Millions of people have died over the past year. The International Labour Organization estimates that the world has lost the equivalent of 255 million jobs, while hundreds of millions of people have suffered from the many devastating economic and social consequences of the pandemic. But for the rich, the year has not only been good; it has been great.

As with everything else, the production and distribution of vaccines are being subordinated to both the profit interests of the ruling elites and the geo-political interests of competing capitalist nation-states. While seeking to hoard vaccines, the United States has thrown billions of dollars at drug makers, giving them the patent rights to publicly-funded research and allowing them to massively overcharge developing countries. As a result, public health experts worry it could be years before substantial sections of the populations of Latin America and Africa are vaccinated.

The American ruling class is using vaccine shortages to bully and threaten its neighbors. Most egregiously, the US is offering to send life-saving doses of its vaccines to Mexico on the condition that it agree to abuse and terrorize refugees seeking to enter the United States.

Instead of devoting the resources necessary to fight the pandemic, the imperialist countries are carrying out a massive military build-up. This month, the UK announced a 40 percent increase in its nuclear weapons stockpile, and the US plans to double its spending in the Indo-Pacific region to threaten China.

All the horrors of the pandemic are now to be compounded by the explosion of militarism and, ultimately, the use of nuclear weapons. This barbarism, accompanied by the promotion of nationalism and chauvinism, is the product of the same capitalist social order that has condemned millions to die from a pandemic that could have been prevented in the first place and contained once it erupted.

This is the trajectory of the ruling class. The trajectory of the working class is class struggle, which raises the necessity for the working class to take political power, expropriate the rich, and transform the gigantic corporations and banks into democratically controlled and socially owned utilities.

The pandemic has galvanized social opposition in the working class. Throughout the United States and around the world, teachers and other education workers are fighting against the unsafe return to in-person schooling. In Morocco this week, police violently confronted thousands of teachers protesting low pay and poor working conditions. In France and Britain, protests have erupted against police violence. In Brazil, oil workers have walked out, shutting down refiners to protest unsafe working conditions and the uncontrolled spread of the pandemic.

Everywhere throughout the world, workers confront a common struggle and a common enemy. Despite the disaster created by capitalist governments, COVID-19 can, and must, be contained through the closure of non-essential businesses and a massive expansion of contact tracing, testing, and quarantining, coupled with an urgent and equitable global rollout of vaccines.

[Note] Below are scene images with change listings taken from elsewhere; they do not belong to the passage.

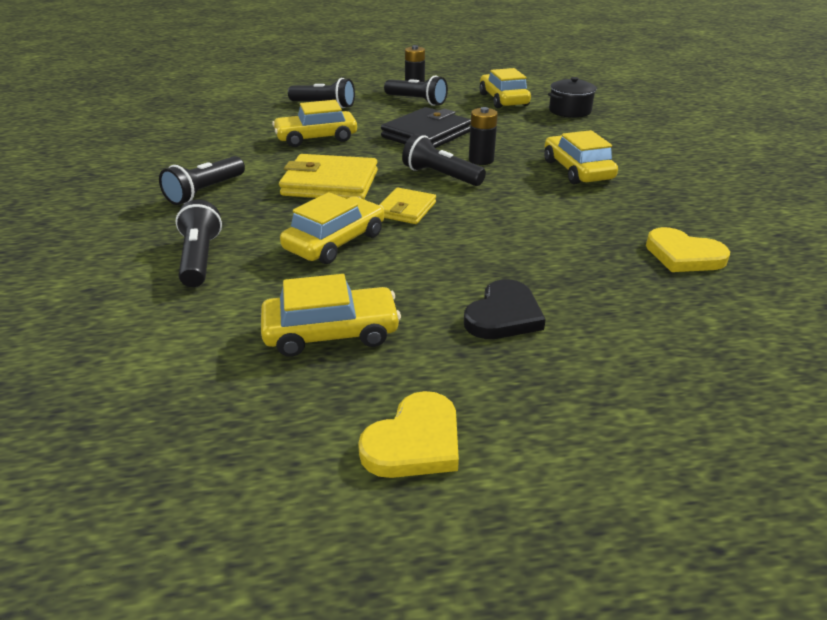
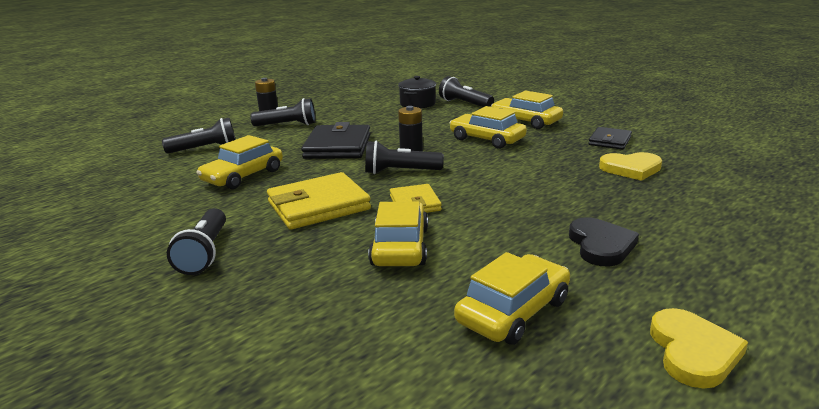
camera: 35 degrees left, 10 degrees down
(200, 258) = (300, 308): black flashlight -> black flashlight (464, 104)
(503, 100) = (357, 108): yellow car -> yellow car (525, 121)
(717, 216) = (609, 141): none -> black wallet

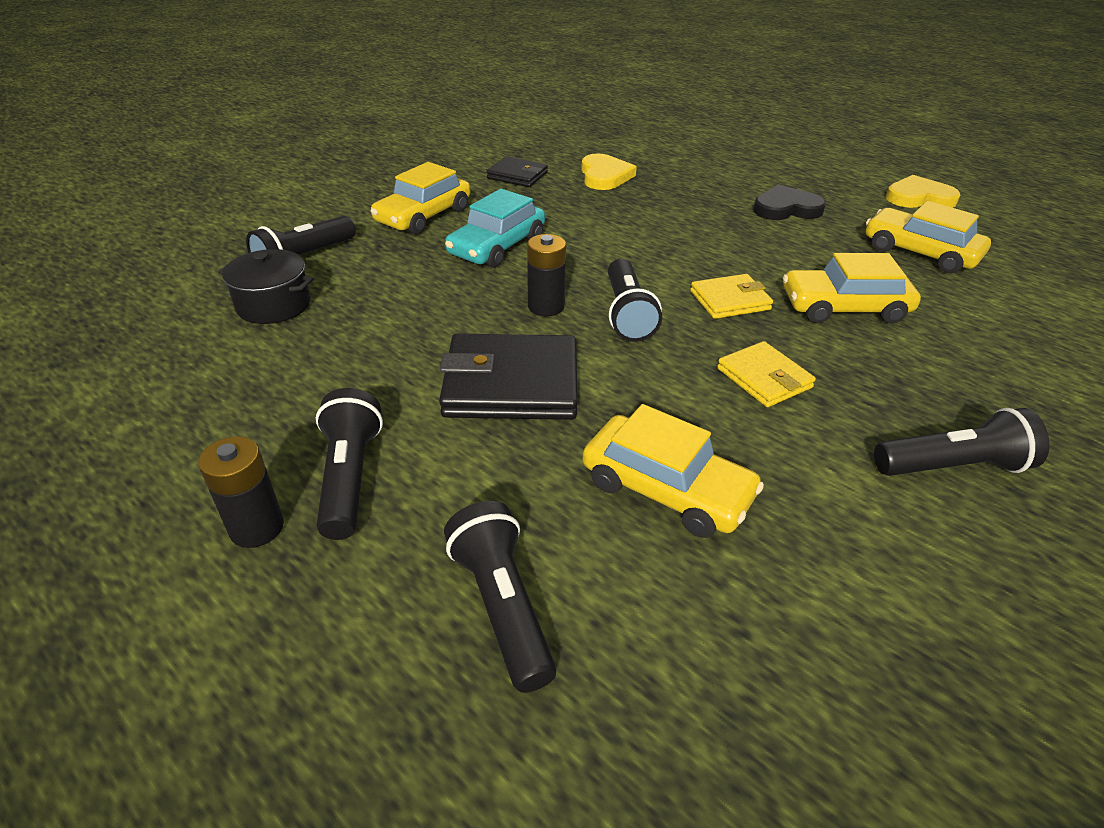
camera: 95 degrees left, 15 degrees up
(318, 206) = (764, 378): yellow wallet -> yellow wallet, size x0.58
(487, 139) = (497, 246): yellow car -> turquoise car

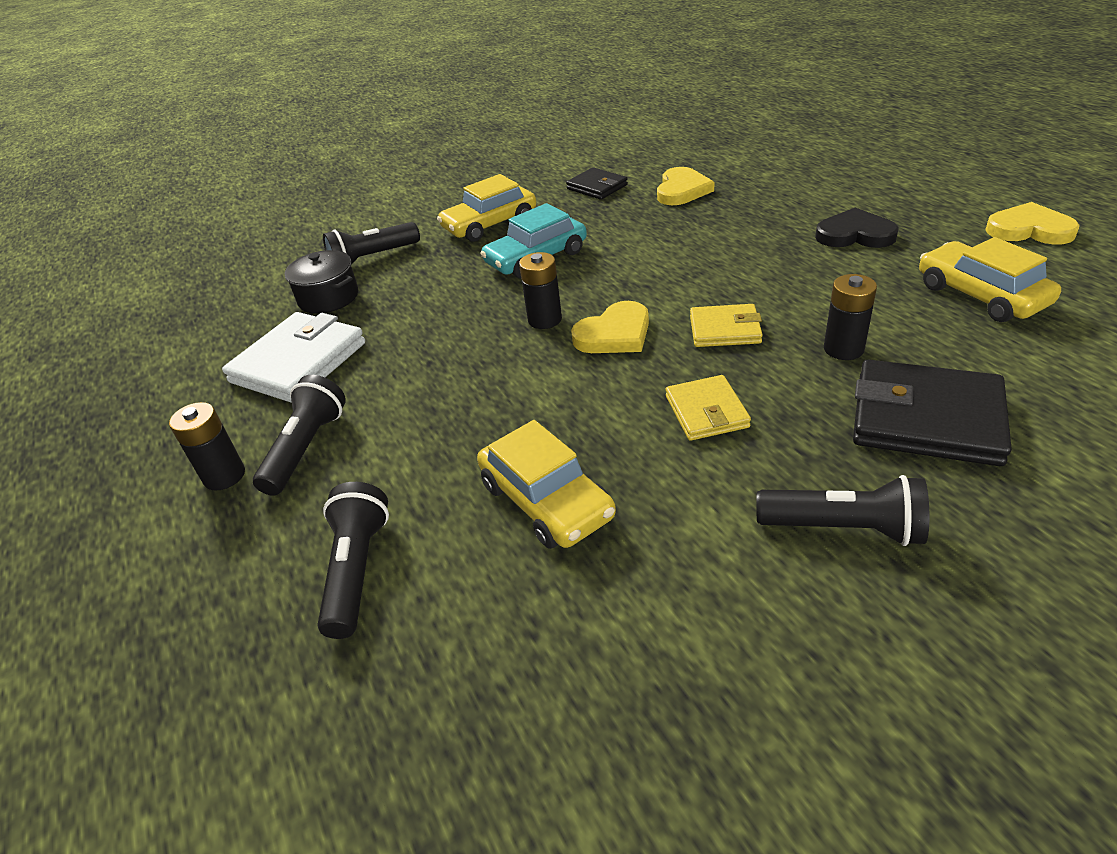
camera: 25 degrees right, 0 degrees up
(279, 381) = (299, 362): none -> white wallet
(511, 384) = (472, 387): black wallet -> black wallet (926, 418)
(627, 314) = (614, 334): black flashlight -> yellow heart
(844, 308) = (843, 349): yellow car -> black battery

The pandemic is global and cannot be stopped on a national basis. It requires the international coordination and pooling of scientific know-how and medical expertise, which capitalism and its corollary, nationalism, block at every point. Only the working class can spearhead an international fight against COVID-19 by uniting its struggles and directing them against capitalism.

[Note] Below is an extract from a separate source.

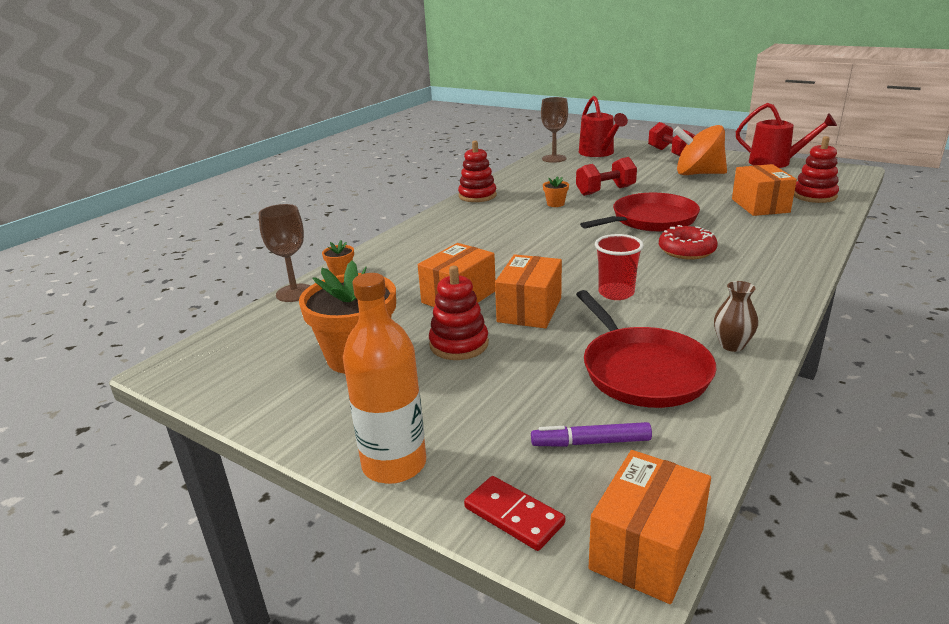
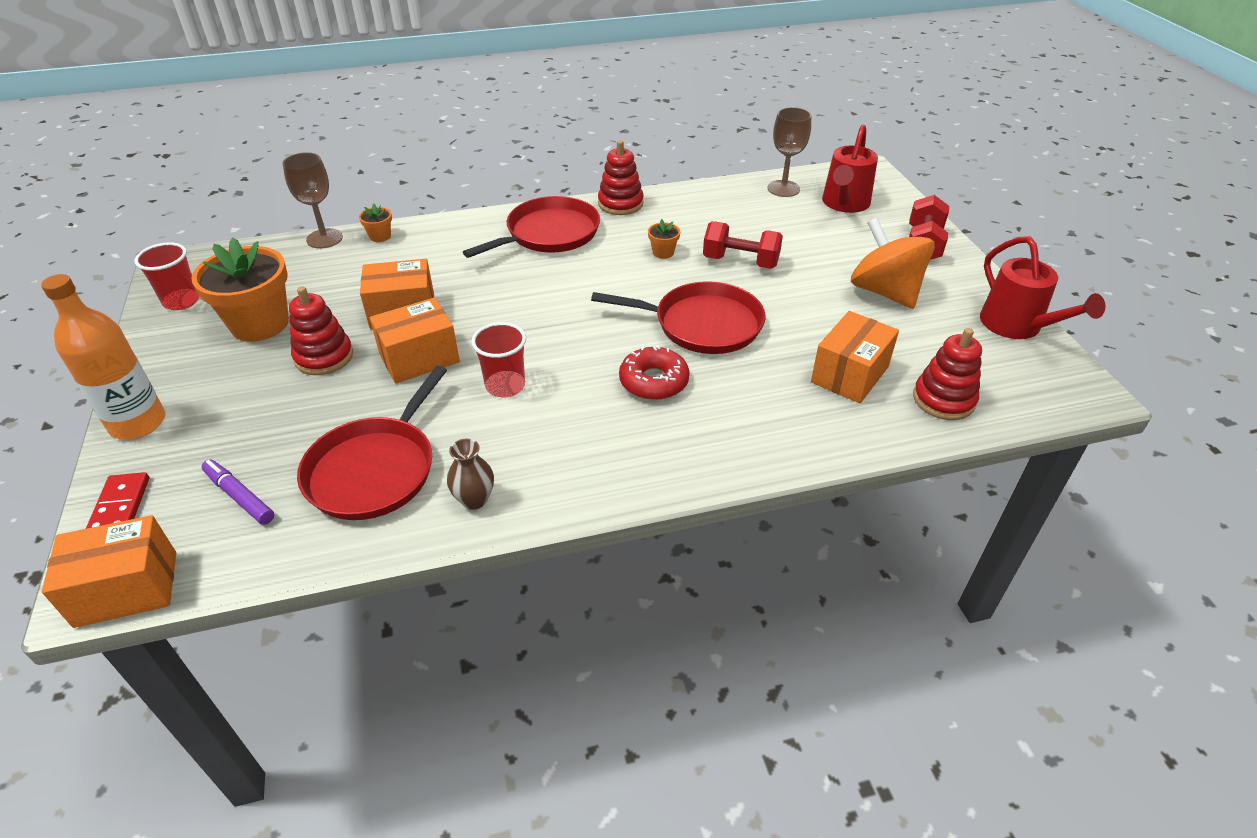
camera: 40 degrees right, 15 degrees up
(243, 382) = (181, 301): none -> red cup
(465, 224) = (549, 234): none -> red pan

The implementation of this program requires a political struggle against the entire social and economic order. The eradication of the virus and all that has come from it requires the eradication of capitalism.

The International Committee of the Fourth International and its national sections, the Socialist Equality Parties, are the political leadership of this movement. The perspective of the ICFI is based on the necessity for the organization and development of an international and revolutionary working class movement for socialism. The building of the Fourth International now acquires a burning actuality.